Certes, les générations récentes manifestent et pétitionnent plus, mais elles sont aussi marquées par une citoyenneté distante . Leurs membres ne sont pas nécessairement indifférents aux affaires de la cité, mais ils se méfient plus des responsables politiques et de la démocratie représentative, et leur rapport aux partis s’est considérablement distendu. Dans ce cadre, nous supposons que leur rapport au vote est décentré. Pour ces citoyens, au mieux le vote est un moyen parmi d’autres d’actions politiques et pas forcément le plus efficace quand il s’agit de se faire entendre. Leur rapport à cet acte est plus marqué par le vote de droit : je vote si ça m’intéresse. Dans ce cadre, on est au-delà de « l’abstention dans le jeu » qu’Anne Muxel avait repéré à partir des élections législatives de 1997. Elle la définit comme le résultat « d’une insatisfaction face à l’offre électorale proposée [...] un symptôme visible de la crise de la représentation politique, dont on peut penser que, bien qu’elle persiste depuis une bonne vingtaine d’années, elle est circonstancielle et périodique». Nous suggérons que pour les générations post-baby- boom, l’acte de vote n’a plus l’importance ou la charge normative qu’il avait pour les générations précédentes.

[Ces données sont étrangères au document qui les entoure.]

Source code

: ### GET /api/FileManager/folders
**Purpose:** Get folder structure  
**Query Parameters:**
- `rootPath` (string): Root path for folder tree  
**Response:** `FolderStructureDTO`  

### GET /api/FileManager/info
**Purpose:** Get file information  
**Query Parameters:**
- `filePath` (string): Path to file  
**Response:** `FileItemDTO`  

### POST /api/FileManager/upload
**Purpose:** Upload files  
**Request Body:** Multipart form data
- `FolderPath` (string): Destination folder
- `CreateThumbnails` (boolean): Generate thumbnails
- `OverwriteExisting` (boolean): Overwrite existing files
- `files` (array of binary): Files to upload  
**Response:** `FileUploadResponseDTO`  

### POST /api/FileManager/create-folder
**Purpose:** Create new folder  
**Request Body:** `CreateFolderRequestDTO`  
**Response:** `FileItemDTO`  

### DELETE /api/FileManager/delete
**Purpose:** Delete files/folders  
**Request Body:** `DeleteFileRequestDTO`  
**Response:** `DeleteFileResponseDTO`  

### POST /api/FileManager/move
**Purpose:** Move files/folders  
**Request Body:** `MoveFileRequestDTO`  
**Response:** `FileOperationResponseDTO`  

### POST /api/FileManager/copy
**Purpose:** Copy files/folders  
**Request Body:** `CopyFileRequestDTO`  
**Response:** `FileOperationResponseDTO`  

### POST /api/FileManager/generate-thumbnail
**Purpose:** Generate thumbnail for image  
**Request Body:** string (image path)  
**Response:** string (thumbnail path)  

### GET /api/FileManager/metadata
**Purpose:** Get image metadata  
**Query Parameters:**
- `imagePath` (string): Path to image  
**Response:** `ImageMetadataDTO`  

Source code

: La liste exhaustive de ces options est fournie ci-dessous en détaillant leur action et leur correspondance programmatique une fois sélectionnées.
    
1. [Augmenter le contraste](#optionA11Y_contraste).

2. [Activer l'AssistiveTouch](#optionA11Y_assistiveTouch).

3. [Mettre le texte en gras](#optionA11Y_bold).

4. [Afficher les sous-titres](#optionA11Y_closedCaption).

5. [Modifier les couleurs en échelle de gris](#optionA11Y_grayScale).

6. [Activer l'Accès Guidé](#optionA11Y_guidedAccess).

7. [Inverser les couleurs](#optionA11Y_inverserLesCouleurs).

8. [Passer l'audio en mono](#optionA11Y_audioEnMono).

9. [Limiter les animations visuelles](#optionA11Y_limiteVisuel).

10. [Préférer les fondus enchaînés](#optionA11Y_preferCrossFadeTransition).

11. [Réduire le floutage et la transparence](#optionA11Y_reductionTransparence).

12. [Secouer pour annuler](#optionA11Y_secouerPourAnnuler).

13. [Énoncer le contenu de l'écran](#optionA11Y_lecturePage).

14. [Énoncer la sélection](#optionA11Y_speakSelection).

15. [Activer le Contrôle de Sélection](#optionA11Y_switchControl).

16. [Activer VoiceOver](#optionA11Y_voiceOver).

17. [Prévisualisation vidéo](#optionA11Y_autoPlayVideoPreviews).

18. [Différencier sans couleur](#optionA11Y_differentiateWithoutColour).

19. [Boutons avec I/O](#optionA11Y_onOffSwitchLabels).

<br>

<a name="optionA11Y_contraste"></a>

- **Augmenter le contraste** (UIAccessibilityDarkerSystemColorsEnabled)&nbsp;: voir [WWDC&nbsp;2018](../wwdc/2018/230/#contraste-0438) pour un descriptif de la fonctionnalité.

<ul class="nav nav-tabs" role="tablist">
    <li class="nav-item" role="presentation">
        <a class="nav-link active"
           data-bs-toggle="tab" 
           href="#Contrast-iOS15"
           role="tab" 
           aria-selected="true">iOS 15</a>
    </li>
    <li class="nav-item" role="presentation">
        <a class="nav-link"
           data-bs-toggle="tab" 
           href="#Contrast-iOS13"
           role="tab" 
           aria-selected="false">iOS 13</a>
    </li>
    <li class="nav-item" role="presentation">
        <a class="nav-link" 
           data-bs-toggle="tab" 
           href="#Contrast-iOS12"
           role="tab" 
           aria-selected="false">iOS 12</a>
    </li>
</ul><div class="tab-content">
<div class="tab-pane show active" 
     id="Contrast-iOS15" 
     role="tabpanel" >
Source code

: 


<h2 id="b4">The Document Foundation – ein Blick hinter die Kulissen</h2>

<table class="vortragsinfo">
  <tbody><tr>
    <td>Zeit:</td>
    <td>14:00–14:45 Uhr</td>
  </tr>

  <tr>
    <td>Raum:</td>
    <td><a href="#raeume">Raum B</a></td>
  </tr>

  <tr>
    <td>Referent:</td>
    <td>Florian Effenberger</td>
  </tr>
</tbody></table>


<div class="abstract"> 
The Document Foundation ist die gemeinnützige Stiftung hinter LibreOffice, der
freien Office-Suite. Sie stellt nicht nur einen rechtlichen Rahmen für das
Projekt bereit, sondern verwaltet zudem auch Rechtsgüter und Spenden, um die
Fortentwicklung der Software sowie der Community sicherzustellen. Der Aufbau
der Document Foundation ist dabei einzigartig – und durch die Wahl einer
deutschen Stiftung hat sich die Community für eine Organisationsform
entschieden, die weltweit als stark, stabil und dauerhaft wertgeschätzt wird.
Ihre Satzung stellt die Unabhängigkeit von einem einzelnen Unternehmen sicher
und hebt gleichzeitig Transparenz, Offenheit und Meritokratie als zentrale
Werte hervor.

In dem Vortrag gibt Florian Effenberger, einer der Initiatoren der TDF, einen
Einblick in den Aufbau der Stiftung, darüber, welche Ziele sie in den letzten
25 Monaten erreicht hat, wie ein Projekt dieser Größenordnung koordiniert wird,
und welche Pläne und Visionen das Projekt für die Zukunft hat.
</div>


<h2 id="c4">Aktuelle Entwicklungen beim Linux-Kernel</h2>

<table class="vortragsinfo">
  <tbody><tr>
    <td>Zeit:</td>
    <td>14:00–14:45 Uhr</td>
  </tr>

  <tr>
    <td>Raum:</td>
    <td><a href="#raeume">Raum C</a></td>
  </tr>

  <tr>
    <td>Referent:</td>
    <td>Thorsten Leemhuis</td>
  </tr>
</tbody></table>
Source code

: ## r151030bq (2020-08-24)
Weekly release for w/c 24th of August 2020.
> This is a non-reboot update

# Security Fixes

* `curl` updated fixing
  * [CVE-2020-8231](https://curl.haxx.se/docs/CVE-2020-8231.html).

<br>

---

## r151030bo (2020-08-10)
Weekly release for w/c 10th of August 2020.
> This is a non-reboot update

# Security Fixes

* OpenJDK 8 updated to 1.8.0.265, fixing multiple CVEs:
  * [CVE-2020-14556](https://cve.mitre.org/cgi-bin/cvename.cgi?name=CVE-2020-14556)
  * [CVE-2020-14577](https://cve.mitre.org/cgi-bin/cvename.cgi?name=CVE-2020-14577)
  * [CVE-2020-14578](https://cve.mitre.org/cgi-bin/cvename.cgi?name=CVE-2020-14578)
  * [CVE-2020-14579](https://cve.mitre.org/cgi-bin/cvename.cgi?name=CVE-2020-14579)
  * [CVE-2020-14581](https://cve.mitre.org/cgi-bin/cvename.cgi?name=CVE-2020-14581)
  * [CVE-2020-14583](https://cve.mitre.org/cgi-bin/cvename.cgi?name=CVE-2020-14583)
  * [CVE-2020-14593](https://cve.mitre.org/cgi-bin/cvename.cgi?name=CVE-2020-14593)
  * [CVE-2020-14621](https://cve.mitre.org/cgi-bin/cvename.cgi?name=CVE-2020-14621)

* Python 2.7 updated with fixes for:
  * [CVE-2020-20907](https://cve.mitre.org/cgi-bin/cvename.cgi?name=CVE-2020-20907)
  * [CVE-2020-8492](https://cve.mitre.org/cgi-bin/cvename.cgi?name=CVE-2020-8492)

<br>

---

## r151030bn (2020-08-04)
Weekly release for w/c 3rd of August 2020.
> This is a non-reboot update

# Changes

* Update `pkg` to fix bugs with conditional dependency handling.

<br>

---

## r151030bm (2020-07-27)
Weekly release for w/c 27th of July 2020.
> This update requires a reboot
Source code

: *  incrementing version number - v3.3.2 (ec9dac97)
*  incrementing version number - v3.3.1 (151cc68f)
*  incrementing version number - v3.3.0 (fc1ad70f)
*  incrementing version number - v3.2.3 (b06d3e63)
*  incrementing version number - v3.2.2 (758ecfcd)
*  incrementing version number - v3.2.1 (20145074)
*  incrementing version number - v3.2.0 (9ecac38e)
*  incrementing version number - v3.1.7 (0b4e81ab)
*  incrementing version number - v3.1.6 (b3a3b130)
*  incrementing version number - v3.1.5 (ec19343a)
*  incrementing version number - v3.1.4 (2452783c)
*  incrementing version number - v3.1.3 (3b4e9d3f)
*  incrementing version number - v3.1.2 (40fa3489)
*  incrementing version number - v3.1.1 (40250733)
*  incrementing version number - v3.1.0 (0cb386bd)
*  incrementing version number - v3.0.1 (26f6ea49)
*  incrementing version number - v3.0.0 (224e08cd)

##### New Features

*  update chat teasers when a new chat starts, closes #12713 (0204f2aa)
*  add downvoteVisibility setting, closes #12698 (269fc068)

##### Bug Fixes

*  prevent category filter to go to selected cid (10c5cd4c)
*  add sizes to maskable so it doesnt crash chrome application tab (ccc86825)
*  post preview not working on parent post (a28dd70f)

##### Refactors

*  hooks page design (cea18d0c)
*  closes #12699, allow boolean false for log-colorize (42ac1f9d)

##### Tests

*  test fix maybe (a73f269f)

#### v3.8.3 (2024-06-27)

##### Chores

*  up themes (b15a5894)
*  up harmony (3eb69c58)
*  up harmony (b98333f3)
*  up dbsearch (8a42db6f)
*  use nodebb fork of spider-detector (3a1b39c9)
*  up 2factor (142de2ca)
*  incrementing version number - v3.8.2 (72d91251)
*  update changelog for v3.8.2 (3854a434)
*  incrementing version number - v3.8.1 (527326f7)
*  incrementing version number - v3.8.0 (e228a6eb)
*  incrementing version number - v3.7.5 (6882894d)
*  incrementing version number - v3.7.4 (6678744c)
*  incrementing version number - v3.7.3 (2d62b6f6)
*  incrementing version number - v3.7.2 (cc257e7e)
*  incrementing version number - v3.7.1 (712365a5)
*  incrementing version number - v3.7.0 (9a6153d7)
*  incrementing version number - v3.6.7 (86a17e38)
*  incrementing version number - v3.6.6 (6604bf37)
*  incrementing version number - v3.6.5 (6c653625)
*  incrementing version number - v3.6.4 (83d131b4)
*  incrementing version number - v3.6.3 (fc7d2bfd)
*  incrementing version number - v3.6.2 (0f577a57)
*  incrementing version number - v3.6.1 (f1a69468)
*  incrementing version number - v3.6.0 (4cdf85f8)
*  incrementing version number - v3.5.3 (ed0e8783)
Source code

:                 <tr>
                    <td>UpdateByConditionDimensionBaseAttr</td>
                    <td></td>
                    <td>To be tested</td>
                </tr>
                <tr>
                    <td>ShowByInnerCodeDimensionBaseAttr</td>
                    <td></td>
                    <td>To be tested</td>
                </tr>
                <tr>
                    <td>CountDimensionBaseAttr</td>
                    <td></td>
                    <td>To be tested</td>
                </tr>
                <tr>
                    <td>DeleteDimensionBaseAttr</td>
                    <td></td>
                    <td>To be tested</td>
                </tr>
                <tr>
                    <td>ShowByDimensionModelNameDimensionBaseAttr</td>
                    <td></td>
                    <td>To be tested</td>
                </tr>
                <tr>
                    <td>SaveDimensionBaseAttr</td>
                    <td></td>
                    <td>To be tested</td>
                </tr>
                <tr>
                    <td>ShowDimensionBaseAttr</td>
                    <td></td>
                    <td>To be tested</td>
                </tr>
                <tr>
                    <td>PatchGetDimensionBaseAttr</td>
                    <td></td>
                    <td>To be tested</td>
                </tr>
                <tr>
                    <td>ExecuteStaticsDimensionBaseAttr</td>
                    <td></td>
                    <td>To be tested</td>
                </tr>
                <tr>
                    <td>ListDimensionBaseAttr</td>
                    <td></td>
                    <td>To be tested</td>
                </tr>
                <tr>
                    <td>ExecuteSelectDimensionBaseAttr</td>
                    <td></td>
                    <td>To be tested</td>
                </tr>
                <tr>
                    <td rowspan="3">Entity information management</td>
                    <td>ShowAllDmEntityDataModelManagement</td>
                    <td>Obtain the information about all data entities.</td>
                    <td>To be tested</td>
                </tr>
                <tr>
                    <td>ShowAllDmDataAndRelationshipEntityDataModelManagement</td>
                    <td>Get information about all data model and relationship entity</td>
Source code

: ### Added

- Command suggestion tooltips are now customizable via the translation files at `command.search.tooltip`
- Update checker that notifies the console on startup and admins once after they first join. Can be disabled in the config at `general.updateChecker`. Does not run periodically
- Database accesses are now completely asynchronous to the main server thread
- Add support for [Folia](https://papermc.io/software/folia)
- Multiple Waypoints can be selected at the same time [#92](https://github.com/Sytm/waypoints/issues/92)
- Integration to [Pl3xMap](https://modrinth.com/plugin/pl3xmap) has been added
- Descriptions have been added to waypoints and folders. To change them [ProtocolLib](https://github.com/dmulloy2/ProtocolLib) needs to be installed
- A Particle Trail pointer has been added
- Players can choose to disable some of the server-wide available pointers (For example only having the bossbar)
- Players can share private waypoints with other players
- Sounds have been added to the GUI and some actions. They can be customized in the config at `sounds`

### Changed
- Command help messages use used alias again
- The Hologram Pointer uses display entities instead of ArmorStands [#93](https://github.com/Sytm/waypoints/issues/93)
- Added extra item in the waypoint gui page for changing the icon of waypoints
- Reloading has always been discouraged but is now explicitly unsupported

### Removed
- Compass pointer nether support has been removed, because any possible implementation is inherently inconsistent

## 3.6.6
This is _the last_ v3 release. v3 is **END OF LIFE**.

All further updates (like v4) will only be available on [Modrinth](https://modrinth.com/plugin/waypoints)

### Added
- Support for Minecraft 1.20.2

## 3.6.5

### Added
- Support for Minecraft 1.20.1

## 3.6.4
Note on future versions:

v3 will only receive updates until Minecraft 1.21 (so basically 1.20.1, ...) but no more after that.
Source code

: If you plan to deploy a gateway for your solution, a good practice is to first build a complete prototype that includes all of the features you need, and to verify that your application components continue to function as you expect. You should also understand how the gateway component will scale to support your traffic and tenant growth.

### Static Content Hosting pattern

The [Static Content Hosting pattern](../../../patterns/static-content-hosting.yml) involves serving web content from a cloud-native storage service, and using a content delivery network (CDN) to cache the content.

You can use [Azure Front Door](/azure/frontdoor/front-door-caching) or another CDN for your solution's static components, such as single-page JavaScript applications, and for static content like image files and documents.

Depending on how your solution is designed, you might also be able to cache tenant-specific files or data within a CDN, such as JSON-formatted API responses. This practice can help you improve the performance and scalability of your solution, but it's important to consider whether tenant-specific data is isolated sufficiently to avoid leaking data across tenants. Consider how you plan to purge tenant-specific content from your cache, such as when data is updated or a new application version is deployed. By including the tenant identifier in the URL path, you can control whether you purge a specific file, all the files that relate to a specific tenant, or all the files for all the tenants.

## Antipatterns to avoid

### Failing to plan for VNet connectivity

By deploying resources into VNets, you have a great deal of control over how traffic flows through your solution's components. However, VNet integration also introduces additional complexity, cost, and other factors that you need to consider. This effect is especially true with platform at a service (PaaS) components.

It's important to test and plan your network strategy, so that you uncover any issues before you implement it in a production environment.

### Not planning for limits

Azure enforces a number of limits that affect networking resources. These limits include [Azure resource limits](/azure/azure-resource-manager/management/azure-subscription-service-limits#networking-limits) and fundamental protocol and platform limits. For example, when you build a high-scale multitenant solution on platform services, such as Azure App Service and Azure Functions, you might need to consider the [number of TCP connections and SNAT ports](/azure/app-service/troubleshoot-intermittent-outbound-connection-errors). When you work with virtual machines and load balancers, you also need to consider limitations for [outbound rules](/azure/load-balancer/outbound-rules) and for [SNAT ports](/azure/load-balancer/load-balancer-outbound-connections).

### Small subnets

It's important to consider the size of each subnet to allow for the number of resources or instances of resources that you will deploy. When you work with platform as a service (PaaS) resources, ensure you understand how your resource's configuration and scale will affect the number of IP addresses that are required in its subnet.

Leur abstention n’est donc plus simplement un refus du choix qu’on leur propose à un moment donné, elle est devenue plus banale que cela. (…)
En résumé, nous formulons trois hypothèses : 1/ L’électeur ne vote pas seul et une partie des différences entre cohortes tient à des effets d’entourage. 2/ Les générations anciennes votent, même en n’étant pas intéressées par la politique, par devoir et remise de soi, tandis que les cohortes récentes votent de manière intermittente, quel que soit leur intérêt pour la chose publique, et n’accordent plus au vote la centralité qu’il a pour les cohortes anciennes. 3/ Ce changement de rapport au vote dépasse les années de jeunesse et va devenir durablement une donnée du rapport aux urnes parmi ces générations et donc ne peut s’assimiler à un effet conjoncturel.
Source : Vincent Tiberj , Le vote décentré ? Renouvellement générationnel et rapport à la participation électorale en France, Revue française de science politique, Presses de Sciences Po, 2018/5 Vol. 68
Question : Montrez en quoi l’analyse générationnelle de l’auteur remet simultanément en cause deux explications de la volatilité électorale, celle d’une recomposition de variables sociologiques lourdes (doc.5) et celle d’une montée en puissance de l’électeur stratège.